In a few hours, I will likely be dead.
My men and I, Nords of Skyrim all, will soon join the Emperor’s legions to attack the Imperial City. The Aldmeri are entrenched within and our losses will be severe. It is a desperate gambit, for if we do not reclaim the city, we will lose the war.
Last night I prayed to mighty Talos for courage and strength in the battle to come. In these last cold hours before the sun rises, I sit down to write this account of a dream I had not long after.
I believe this dream was the answer to my prayers, and I would pass along the wisdom it contained to my kinsmen, for the battles they will fight in the years after my passing.
In the dream, I walked through mist toward the sound of laughter, merriment and the songs of the north. The mist soon cleared, and before me lay a great chasm. Waters thundered over its brim, and so deep it was, I could not see the bottom.
A great bridge made all of whale-bone was the only means to cross, and so I took it.
It was only a few steps onto the bridge that I encountered a warrior, grim and strong. “I am Tsun, master of trials,” he said to me, his voice booming and echoing upon the walls of the high mountains all around us.
With a wave, he bade me pass on. I knew in my heart I was granted passage only because I was a visitor. Should the hour come when I return here after my mortal life, the legends say that I must beat this dread warrior in single combat.
Beyond the bridge, a great stone longhouse rose up before me, so tall as to nearly touch the clouds. Though it took all my strength, I pushed open the towering oaken door and beheld the torch-lit feast hall.
Here were assembled the greatest heroes of the Nords, all drinking mead poured from great kegs and singing battle-songs. Suckling pigs turned on a long iron spit over a roaring fire.

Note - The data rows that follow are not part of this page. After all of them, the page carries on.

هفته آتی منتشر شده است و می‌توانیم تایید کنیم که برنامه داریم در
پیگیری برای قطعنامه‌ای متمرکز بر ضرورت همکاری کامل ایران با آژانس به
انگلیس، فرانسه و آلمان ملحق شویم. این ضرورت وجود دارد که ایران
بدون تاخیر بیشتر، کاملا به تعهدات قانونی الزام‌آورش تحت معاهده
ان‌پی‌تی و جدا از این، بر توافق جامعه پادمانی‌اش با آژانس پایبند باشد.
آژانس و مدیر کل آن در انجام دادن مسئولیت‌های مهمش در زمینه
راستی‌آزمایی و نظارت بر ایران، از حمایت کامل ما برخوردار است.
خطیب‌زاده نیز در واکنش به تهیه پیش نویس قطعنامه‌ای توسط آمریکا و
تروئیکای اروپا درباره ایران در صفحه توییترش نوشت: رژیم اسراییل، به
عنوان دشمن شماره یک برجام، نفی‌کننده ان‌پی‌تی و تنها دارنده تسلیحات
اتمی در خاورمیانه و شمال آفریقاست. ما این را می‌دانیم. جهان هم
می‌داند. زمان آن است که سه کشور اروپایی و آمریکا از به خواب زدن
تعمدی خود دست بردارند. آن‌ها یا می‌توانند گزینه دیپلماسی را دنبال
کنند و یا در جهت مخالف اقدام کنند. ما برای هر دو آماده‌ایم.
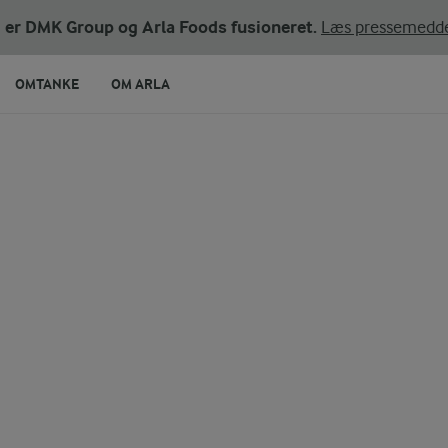
ni er DMK Group og Arla Foods fusioneret.
Læs pressemedde
OMTANKE
OM ARLA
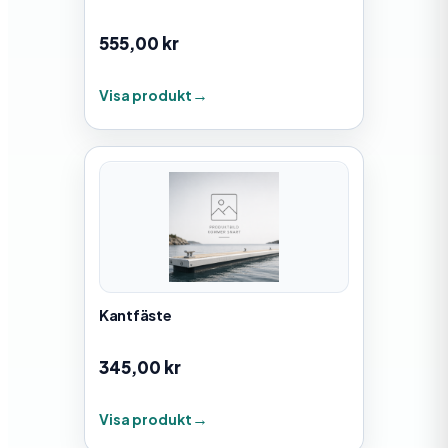
555,00
kr
Visa produkt
Kantfäste
345,00
kr
Visa produkt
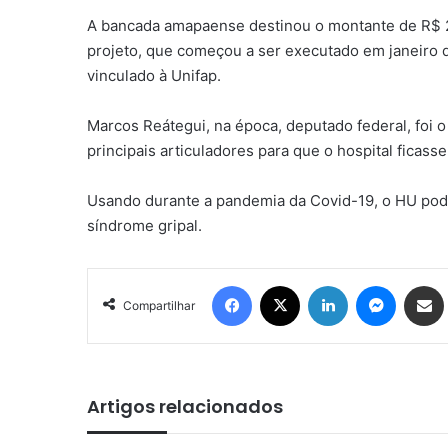
A bancada amapaense destinou o montante de R$ 2
projeto, que começou a ser executado em janeiro d
vinculado à Unifap.
Marcos Reátegui, na época, deputado federal, foi
principais articuladores para que o hospital ficasse
Usando durante a pandemia da Covid-19, o HU pod
síndrome gripal.
Facebook
X
Linkedin
Messen
Comp
Compartilhar
Artigos relacionados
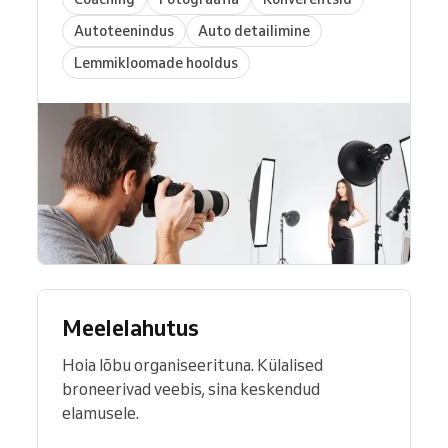
Autoteenindus
Auto detailimine
Lemmikloomade hooldus
Meelelahutus
Hoia lõbu organiseerituna. Külalised
broneerivad veebis, sina keskendud
elamusele.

My mouth watered at the smell of roast meat, and my heart was glad to hear the songs of old.
“Come forth!” cried out a hoary man who sat upon a high wooden chair. This I knew to be Ysgramor, father to Skyrim and the Nords. I approached and knelt before him.
“You find yourself in Sovngarde, hall of the honored dead. Now, what would you have of me, son of the north?” he bellowed. “I seek counsel,” said I, “for tomorrow we fight a desperate battle and my heart is full of fear.”
Ysgramor raised his tankard to his lips and drank until the cup was empty. Then he spoke once more.
“Remember this always, son of the north- a Nord is judged not by the manner in which he lived, but the manner in which he died.”
With that, he cast aside his flagon, raised his fist in the air and roared a great cheer. The other heroes rose to their feet and cheered in answer.
The sound still rang in my ears when I awoke. I gathered my men and told them of my vision. The words seemed to fill their hearts with courage.
The horns are blowing, and the banners are raised. The time has come to muster. May Talos grant us victory this day, and if I am found worthy, may I once again look upon the great feast hall.